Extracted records

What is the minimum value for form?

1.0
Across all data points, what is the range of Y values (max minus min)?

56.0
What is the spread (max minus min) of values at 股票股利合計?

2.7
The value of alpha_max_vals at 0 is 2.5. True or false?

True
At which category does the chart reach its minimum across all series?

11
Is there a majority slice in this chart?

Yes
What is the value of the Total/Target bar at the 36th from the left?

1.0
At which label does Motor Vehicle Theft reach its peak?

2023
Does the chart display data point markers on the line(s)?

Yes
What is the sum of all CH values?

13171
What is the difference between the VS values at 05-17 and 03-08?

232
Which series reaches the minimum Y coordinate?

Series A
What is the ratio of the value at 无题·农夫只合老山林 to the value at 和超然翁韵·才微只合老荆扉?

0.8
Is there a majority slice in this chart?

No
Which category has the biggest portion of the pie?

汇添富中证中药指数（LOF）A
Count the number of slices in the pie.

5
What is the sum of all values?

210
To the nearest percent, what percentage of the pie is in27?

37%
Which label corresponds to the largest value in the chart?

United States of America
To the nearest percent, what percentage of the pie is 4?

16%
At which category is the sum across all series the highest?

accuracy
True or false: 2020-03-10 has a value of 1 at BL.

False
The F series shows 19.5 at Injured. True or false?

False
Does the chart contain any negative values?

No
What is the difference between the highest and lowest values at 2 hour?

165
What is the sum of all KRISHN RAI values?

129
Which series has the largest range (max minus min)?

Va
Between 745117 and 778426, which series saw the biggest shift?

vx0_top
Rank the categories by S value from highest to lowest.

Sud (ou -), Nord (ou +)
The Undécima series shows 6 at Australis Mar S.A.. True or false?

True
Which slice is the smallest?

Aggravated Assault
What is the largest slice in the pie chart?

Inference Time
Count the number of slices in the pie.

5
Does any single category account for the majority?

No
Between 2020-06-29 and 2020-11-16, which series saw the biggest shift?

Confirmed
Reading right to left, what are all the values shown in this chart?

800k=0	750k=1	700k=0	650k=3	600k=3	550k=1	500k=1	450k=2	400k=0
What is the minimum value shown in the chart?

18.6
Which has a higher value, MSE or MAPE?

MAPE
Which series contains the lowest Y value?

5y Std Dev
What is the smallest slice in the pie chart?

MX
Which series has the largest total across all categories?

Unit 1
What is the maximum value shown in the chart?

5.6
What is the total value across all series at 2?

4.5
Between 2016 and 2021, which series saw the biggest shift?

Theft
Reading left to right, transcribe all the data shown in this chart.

> [Task brief] Count the lines in the items above that contain the string "percent", and reply with the number alone.

> [Solution for this exercise] 2